Imaginen la escena: un ciudadano que no pudo votar porque su entorno no es accesible, ahora debe gastar tiempo y recursos para probarle al propio Estado que no concurrió a votar porque el Estado no facilitó su participación. Probablemente, se enfrentará a un Juzgado de Policía Local aún más inaccesible que el local de votación. Es una lógica kafkiana, una revictimización en nombre de la democracia.

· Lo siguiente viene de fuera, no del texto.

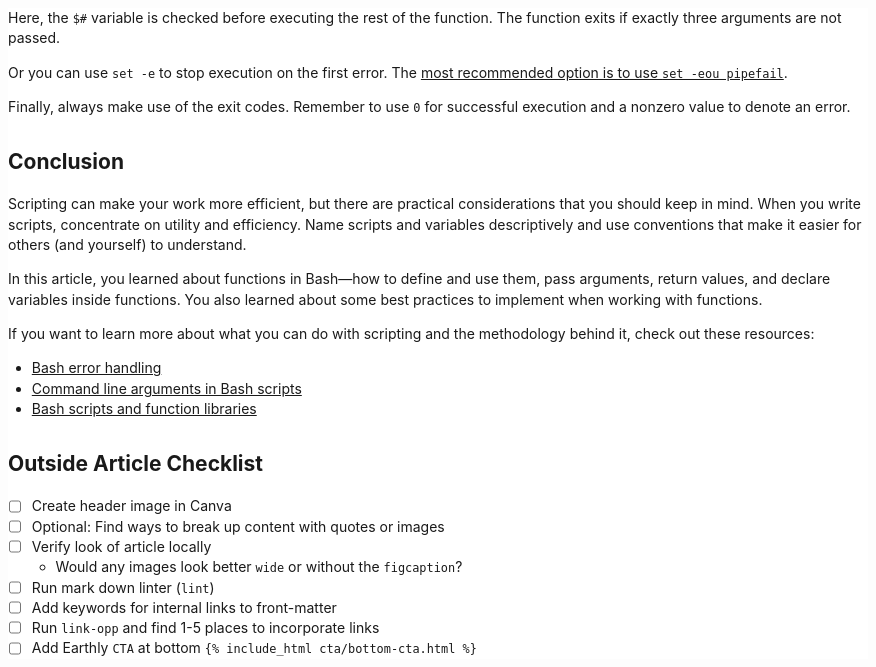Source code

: Here, the `$#` variable is checked before executing the rest of the function. The function exits if exactly three arguments are not passed.

Or you can use `set -e` to stop execution on the first error. The [most recommended option is to use `set -eou pipefail`](https://gist.github.com/vncsna/64825d5609c146e80de8b1fd623011ca).

Finally, always make use of the exit codes. Remember to use `0` for successful execution and a nonzero value to denote an error.

## Conclusion

Scripting can make your work more efficient, but there are practical considerations that you should keep in mind. When you write scripts, concentrate on utility and efficiency. Name scripts and variables descriptively and use conventions that make it easier for others (and yourself) to understand.

In this article, you learned about functions in Bash—how to define and use them, pass arguments, return values, and declare variables inside functions. You also learned about some best practices to implement when working with functions.

If you want to learn more about what you can do with scripting and the methodology behind it, check out these resources:

- [Bash error handling](https://linuxhint.com/bash_error_handling/)
- [Command line arguments in Bash scripts](https://www.baeldung.com/linux/use-command-line-arguments-in-bash-script)
- [Bash scripts and function libraries](https://medium.com/swlh/bash-scripts-part-6-functions-and-library-development-2411adbf962)

## Outside Article Checklist

- [ ] Create header image in Canva
- [ ] Optional: Find ways to break up content with quotes or images
- [ ] Verify look of article locally
  - Would any images look better `wide` or without the `figcaption`?
- [ ] Run mark down linter (`lint`)
- [ ] Add keywords for internal links to front-matter
- [ ] Run `link-opp` and find 1-5 places to incorporate links
- [ ] Add Earthly `CTA` at bottom `{% include_html cta/bottom-cta.html %}`
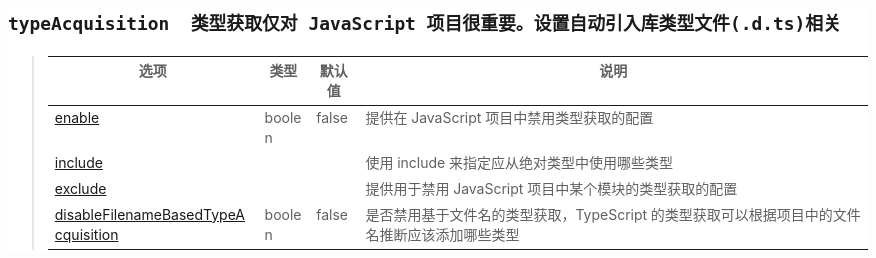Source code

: ## <a id="typeAcquisition"></a>`typeAcquisition  类型获取仅对 JavaScript 项目很重要。设置自动引入库类型文件(.d.ts)相关`
>选项 | 类型 | 默认值 | 说明  
>---- | ----- | -----  | -----
>[enable](#) | boolen | false | 提供在 JavaScript 项目中禁用类型获取的配置
>[include](#) |  |  | 使用 include 来指定应从绝对类型中使用哪些类型
>[exclude](#) |  |  | 提供用于禁用 JavaScript 项目中某个模块的类型获取的配置
>[disableFilenameBasedTypeAcquisition](#) | boolen | false | 是否禁用基于文件名的类型获取，TypeScript 的类型获取可以根据项目中的文件名推断应该添加哪些类型


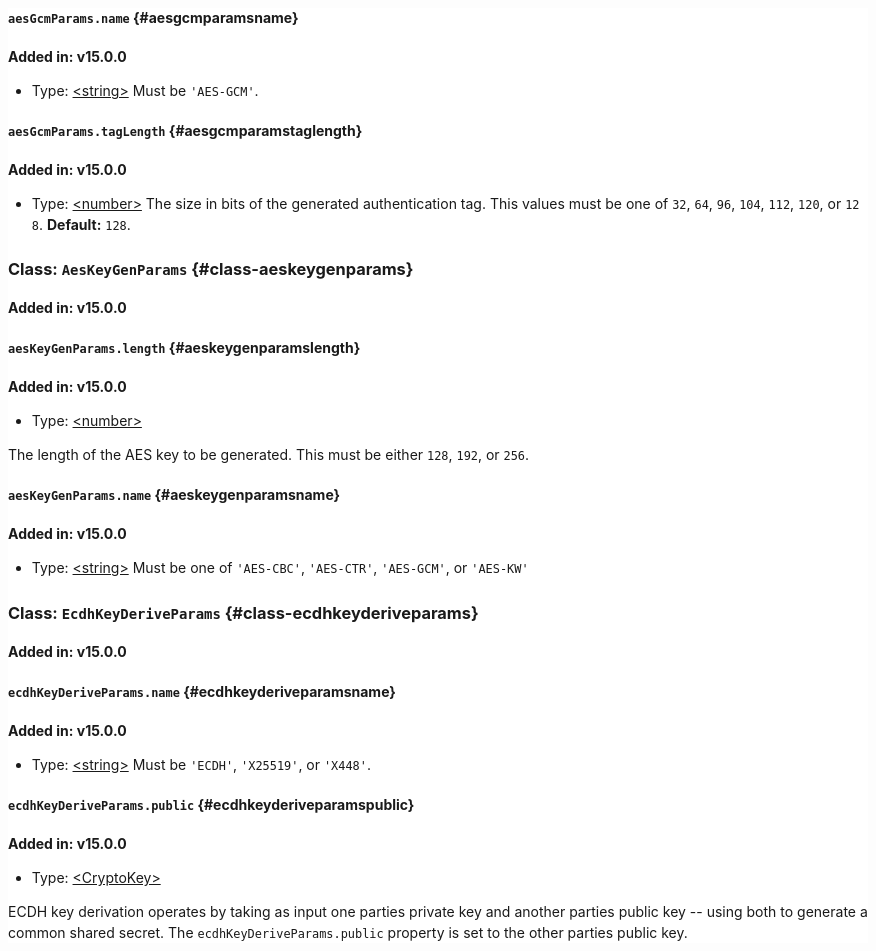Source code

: #### `aesGcmParams.name` {#aesgcmparamsname}

**Added in: v15.0.0**

- Type: [\<string\>](https://developer.mozilla.org/en-US/docs/Web/JavaScript/Data_structures#String_type) Must be `'AES-GCM'`.

#### `aesGcmParams.tagLength` {#aesgcmparamstaglength}

**Added in: v15.0.0**

- Type: [\<number\>](https://developer.mozilla.org/en-US/docs/Web/JavaScript/Data_structures#Number_type) The size in bits of the generated authentication tag. This values must be one of `32`, `64`, `96`, `104`, `112`, `120`, or `128`. **Default:** `128`.

### Class: `AesKeyGenParams` {#class-aeskeygenparams}

**Added in: v15.0.0**

#### `aesKeyGenParams.length` {#aeskeygenparamslength}

**Added in: v15.0.0**

- Type: [\<number\>](https://developer.mozilla.org/en-US/docs/Web/JavaScript/Data_structures#Number_type)

The length of the AES key to be generated. This must be either `128`, `192`, or `256`.

#### `aesKeyGenParams.name` {#aeskeygenparamsname}

**Added in: v15.0.0**

- Type: [\<string\>](https://developer.mozilla.org/en-US/docs/Web/JavaScript/Data_structures#String_type) Must be one of `'AES-CBC'`, `'AES-CTR'`, `'AES-GCM'`, or `'AES-KW'`

### Class: `EcdhKeyDeriveParams` {#class-ecdhkeyderiveparams}

**Added in: v15.0.0**

#### `ecdhKeyDeriveParams.name` {#ecdhkeyderiveparamsname}

**Added in: v15.0.0**

- Type: [\<string\>](https://developer.mozilla.org/en-US/docs/Web/JavaScript/Data_structures#String_type) Must be `'ECDH'`, `'X25519'`, or `'X448'`.

#### `ecdhKeyDeriveParams.public` {#ecdhkeyderiveparamspublic}

**Added in: v15.0.0**

- Type: [\<CryptoKey\>](/nodejs/api/webcrypto#class-cryptokey)

ECDH key derivation operates by taking as input one parties private key and another parties public key -- using both to generate a common shared secret. The `ecdhKeyDeriveParams.public` property is set to the other parties public key.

Aquí es donde nuestro sistema legal se muestra contradictorio. Por un lado, tenemos la Ley de Inclusión (N° 20.422) y la Convención Internacional sobre los Derechos de las Personas con Discapacidad, que Chile ratificó. Ambas obligan al Estado a garantizar la accesibilidad y la participación política en igualdad de condiciones, lo que requeriría invertir en rampas, en transporte accesible, en capacitación a los vocales de mesa y en formatos de votación inclusivos. Por otro lado, impulsamos una reforma que, en la práctica, sanciona económicamente a las personas por las fallas del Estado en cumplir con esas mismas obligaciones. Es una contradicción flagrante.
Una democracia no se fortalece aumentando las multas. Se fortalece asegurándose de que cada ciudadano, sin importar su condición, pueda llegar a la urna, donde somos todos iguales: una persona, un voto. Frente a este diagnóstico, no basta con la crítica: es necesario proponer soluciones, muchas de las cuales ya funcionan en otras democracias con voto obligatorio y que podríamos adaptar con voluntad política.
Con todo y complicaciones, alrededor de 80% de las personas con discapacidad en Chile considera importante o muy importante votar, según una encuesta que aplicamos desde el Núcleo DISCA el año pasado. Implementar estas medidas no debilitaría nuestra democracia; al contrario, la fortalecería. Demostraría que nos importa más la inclusión real que la participación forzada, y que estamos dispuestos a crear un sistema donde el derecho a votar sea una garantía para todos, y no solamente para quienes no enfrentan barreras.